First off, before anyone freaks out, no I am not competing in Krav Maga. Nor do I support competitions in Krav Maga. The reason for this is history. With all martial art styles, the started for the purpose of self-defence once they start competitions they often quickly become a sport and lose much of the practical application.
As I advise all practising kravists what you need to do is cross train to further develop your skills. If you do, you may find one of the other styles that are more sports-oriented will offer you an outlet to get that competitive bug out of the way. I recommend, MMA, BJJ, Judo, Wrestling, boxing and kickboxing/Muay Thai.
For me, BJJ is what I like and practice and compete in. So why do I compete considering the following:
- I am not nor have I ever been a naturally gifted athlete
- I am not by any stretch of the imagination the best in my division
- I am not a super competitive person who must win.
Yet, I still compete. I have many students, or have talked to many people who just don’t want to compete because they know they won’t win and to that, I say so what?
I see three general categories of competitors.
- Tha Natural Athlete – to these people, winning may be everything, It has either become normal to them because they are simply better physically and it has become their standard, and competition is their outlet to show off their talents
- The Committed martial artist – These people may not be the best physically but they still win. They are in the gym almost every day training and honing their skills. To them, it is a lifestyle and a way of being.
- The Casual Martial artist – Someone who trains on a casual basis but still compete because it seems like fun.
No matter what group you are in there is something they all have in common when it comes to competition. Win, lose or Draw every one comes out of competitions a little better. For no matter the outcome you will learn something.

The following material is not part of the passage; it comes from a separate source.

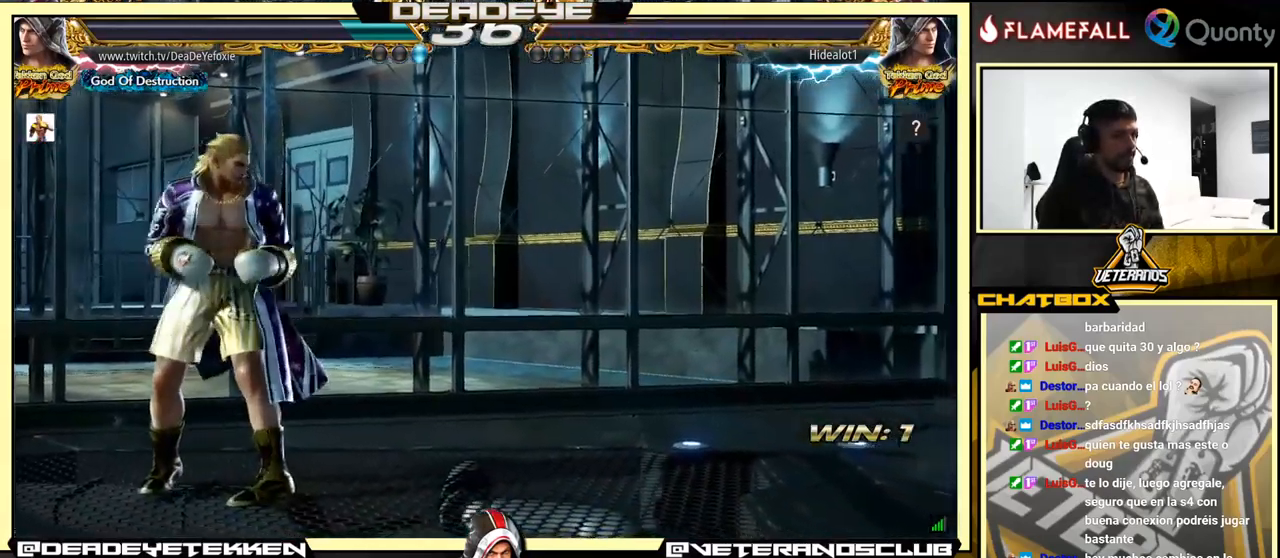
{"buttons": [], "left_stick": "center", "events": [[216, "CROSS", "up"]]}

Maybe despite winning, you almost lost and found a hole in your game or strategy. Maybe you lost not because of skill but because of your cardio. Maybe you lost because the skill in your division is simply higher than where you are at and you need to train more.

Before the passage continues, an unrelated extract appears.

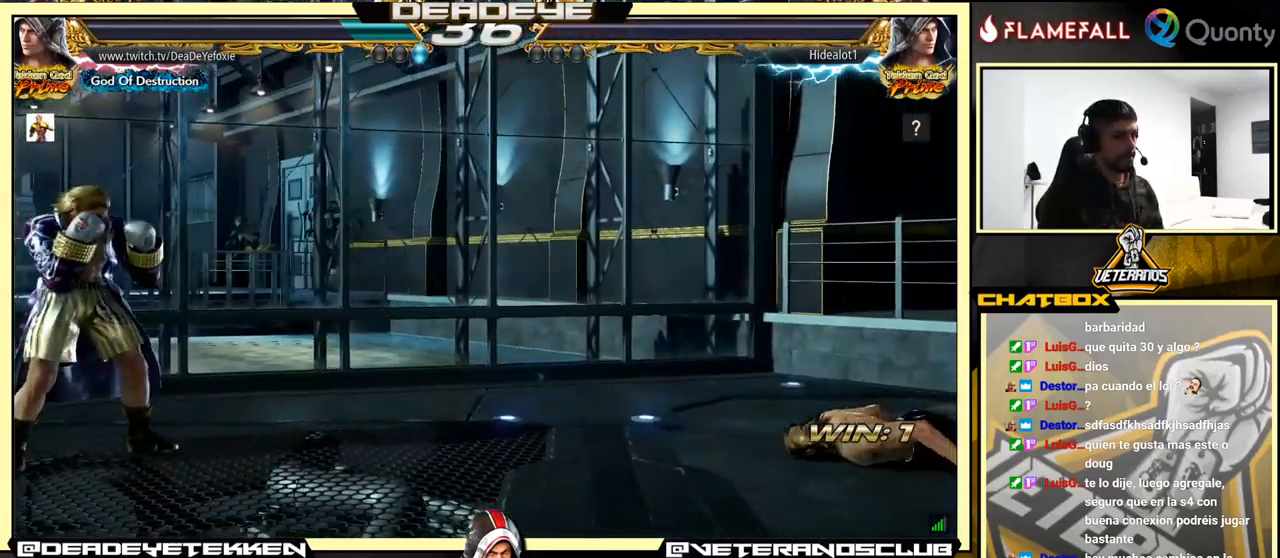
{"buttons": [], "left_stick": "center", "events": []}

For me personally, I check all of these boxes. Due to a variety of reasons, I haven’t been able to train hard enough, for a long time my cardio was shit and there are definitely lots of holes in my game. The thing is even though at least for now I know I probably won’t win, I will still compete.
I always come out of competitions learning something new. and I always work towards fixing it. So far every competition I have for the most part, even if I wasn’t happy with the results the reality was each time I was a little better.
Over the last several competitions I have been working my cardio and each time I am a little less tired. So despite not winning gold, I have improved my self.
Over the last several competitions I have been working on my game and each time I am a little closer to implementing it and I have improved myself.
Over the last several competitions I have identified what I am doing wrong both defensively and offensively and I have improved myself.
While I fully Accept that I was and always will be a better coach and instructor than competitor I still plan on competing.
For me, It’s not about the winning, although as I am only human, It would be nice, it’s about being better every day. While I fully Accept that I was and always will be a better coach and instructor than competitor I still plan on competing. On that note, a coach or instructor who encourages their students to compete but has never competed or doesn’t compete may just be a hypocrite. As coaches, we tell them winning doesn’t matter, but then some fear competing cause they know they won’t win. But if winning doesn’t matter then why do you tell your students that and why don’t you compete? Being a hypocrite is the worst and is something I hate passionately.
So I compete, win lose or draw, I always improve and perhaps one day I will start seeing gold, and if not, its no big deal. The goal is improvement and competitions are one of the best ways to push your own personal boundaries and comfort zones and grow a little bit every time. For if you won’t, or refuse to push your comfort zones, you will never grow and be better.
I can only ever encourage everyone to take the same path, but even if you don’t, I will keep training, keep competing and keep getting better.
So get out there, and do not fear to lose. Just compete and have fun.